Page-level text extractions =
_____
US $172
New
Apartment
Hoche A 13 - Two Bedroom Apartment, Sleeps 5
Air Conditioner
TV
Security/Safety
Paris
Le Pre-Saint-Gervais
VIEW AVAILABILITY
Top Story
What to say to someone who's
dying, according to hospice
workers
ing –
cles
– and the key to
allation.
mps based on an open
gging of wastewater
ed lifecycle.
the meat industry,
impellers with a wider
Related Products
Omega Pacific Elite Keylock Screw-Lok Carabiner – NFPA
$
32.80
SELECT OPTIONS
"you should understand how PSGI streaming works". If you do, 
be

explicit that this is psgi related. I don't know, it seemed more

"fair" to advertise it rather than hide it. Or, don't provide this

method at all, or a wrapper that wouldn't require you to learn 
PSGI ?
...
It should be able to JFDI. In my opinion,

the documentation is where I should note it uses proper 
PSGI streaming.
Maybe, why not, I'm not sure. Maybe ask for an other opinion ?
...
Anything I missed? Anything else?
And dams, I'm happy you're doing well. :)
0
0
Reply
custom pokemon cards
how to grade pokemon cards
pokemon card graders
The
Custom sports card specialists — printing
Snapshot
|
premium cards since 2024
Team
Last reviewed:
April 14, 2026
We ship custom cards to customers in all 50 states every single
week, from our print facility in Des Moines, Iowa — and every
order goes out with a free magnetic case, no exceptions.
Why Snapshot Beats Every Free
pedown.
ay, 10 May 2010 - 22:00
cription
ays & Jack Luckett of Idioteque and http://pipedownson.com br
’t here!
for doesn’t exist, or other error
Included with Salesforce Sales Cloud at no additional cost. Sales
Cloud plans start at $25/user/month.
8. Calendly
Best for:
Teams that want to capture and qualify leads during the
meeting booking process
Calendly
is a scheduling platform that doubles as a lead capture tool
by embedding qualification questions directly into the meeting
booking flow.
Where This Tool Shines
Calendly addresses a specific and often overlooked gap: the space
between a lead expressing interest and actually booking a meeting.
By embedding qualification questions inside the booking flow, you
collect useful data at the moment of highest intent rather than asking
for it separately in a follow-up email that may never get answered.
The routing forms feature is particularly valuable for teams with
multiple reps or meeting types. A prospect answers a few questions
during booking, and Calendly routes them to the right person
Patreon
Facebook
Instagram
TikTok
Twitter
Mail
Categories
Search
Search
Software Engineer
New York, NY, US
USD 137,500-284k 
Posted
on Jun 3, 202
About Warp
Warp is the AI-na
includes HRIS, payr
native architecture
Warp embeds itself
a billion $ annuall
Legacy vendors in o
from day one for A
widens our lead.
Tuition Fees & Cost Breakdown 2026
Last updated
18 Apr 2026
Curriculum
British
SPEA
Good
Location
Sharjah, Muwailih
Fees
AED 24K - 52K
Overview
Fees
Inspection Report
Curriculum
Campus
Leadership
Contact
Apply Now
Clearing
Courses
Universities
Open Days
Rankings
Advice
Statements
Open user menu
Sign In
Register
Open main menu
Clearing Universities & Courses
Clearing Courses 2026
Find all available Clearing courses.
_____
Work order = Gather each line in the data that holds the string "booking".

Solution =
meeting booking process
booking flow.
between a lead expressing interest and actually booking a meeting.
By embedding qualification questions inside the booking flow, you
during booking, and Calendly routes them to the right person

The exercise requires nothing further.